For QED, there is no freezing of time. Fortunately, the black hole horizon will save us from a naked Landau singularity.

We are now approaching quantum gravity. The singularity in the light cone graphs above is protected by the black hole horizon that would form above the sharp point of the singularity. A path that would wander within 10^-292 m of the light cone point would be frozen in time.


A general observation about path integrals


If the energy scale of a phenomenon is E, then the Fourier decomposition of a wave function contains few modes with energy >> E.

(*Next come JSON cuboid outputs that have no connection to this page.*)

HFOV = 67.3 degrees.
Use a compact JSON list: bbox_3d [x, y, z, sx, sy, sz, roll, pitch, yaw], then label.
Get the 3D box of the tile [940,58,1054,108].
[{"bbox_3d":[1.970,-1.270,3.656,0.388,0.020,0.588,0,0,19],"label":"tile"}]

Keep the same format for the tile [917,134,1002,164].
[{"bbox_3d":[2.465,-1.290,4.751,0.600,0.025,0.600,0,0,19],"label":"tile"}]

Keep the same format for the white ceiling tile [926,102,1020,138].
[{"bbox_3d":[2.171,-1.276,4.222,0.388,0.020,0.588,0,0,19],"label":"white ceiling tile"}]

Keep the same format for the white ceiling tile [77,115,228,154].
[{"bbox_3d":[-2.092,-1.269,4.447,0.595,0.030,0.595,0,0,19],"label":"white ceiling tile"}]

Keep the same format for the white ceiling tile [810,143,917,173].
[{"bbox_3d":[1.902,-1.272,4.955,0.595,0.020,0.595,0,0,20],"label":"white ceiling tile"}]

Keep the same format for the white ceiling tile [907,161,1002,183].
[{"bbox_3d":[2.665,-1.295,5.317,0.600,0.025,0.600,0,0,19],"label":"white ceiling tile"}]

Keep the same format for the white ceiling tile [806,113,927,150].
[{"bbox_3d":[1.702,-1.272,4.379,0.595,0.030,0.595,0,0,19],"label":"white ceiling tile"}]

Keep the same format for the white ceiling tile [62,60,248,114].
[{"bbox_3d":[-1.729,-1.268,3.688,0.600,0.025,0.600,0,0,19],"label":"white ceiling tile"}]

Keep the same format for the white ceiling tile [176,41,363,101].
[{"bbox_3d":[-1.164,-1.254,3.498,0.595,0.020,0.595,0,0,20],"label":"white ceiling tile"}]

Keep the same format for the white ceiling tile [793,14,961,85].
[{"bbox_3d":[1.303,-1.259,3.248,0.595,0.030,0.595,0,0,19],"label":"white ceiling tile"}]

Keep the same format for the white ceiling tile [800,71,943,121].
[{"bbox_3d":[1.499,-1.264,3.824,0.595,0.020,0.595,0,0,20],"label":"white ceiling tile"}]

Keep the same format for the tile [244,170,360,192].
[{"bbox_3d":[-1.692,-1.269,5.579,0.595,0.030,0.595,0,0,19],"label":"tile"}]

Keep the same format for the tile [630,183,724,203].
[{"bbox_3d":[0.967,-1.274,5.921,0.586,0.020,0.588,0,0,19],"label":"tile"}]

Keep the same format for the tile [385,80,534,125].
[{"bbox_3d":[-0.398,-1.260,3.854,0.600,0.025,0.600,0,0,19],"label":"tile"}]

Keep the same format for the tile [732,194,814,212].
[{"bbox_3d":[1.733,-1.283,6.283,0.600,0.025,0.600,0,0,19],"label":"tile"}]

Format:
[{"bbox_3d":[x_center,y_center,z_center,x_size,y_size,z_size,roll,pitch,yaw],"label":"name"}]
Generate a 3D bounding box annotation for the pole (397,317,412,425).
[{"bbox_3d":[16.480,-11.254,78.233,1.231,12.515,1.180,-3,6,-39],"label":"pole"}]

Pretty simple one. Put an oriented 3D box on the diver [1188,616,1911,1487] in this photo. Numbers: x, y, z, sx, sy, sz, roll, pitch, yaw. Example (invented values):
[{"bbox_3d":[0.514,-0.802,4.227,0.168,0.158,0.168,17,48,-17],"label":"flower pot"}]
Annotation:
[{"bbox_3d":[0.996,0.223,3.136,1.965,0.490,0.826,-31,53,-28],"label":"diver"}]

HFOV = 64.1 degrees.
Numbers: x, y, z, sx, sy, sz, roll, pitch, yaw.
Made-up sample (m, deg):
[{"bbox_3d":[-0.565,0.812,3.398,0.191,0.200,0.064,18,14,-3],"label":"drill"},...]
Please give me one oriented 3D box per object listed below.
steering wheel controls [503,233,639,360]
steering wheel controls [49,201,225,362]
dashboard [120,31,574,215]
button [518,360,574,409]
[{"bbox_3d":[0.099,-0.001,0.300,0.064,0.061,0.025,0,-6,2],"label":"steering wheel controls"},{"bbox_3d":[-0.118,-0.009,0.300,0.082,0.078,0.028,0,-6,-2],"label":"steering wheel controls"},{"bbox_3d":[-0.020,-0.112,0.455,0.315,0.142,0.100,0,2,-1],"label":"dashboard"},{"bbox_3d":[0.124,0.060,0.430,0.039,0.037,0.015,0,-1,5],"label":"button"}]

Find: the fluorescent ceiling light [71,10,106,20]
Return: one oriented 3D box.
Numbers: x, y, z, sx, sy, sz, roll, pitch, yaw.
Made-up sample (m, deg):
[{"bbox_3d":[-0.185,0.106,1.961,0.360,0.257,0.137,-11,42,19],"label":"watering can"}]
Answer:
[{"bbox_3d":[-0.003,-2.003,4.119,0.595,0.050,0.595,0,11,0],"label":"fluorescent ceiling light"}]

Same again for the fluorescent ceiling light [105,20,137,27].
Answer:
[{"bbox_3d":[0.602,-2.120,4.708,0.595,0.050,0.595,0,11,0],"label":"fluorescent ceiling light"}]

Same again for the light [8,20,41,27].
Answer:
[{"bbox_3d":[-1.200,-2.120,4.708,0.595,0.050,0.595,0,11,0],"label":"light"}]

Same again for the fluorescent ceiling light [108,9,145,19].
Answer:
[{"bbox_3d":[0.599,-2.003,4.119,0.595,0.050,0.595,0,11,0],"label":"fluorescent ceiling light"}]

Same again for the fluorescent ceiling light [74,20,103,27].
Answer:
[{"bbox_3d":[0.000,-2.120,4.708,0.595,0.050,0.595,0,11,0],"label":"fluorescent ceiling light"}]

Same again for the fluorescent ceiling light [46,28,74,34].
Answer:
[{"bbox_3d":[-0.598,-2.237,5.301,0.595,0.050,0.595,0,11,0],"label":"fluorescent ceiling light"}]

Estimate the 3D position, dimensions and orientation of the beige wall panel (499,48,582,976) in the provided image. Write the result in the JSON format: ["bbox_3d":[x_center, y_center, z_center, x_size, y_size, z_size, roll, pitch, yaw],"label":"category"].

In the path integral formulation, it is enough to use paths which are relatively smooth, no sharp turns. The Fourier decomposition of the paths needs to contain only few modes where the frequency is >> F, where F is somehow related to E, but how?

If the wave is smooth, then obviously the contributions of sharply turning paths will cancel each other out.


Can we make a virtual vacuum atom time symmetric?


If there is a shortage of energy, a virtual pair is formed by tunneling. We need to study virtual pairs with an energy excess later.
                                  ____
  __       __                 |       |
/    \__/    \_   ---> __|       |____

Suppose that we have a flux of particles hitting a high potential barrier from the left. Some of them will tunnel through to the space with few of such particles. Entropy will grow. Can we make the process time symmetric? Yes. We have to assume that an equal flux is hitting the barrier from the right. Then the entropy of the system does not change and the wave function is time symmetric.

To make a vacuum atom time symmetric, we should have equal fluxes of particles coming from the future as well as from the past. Such a setup cannot exist in our universe.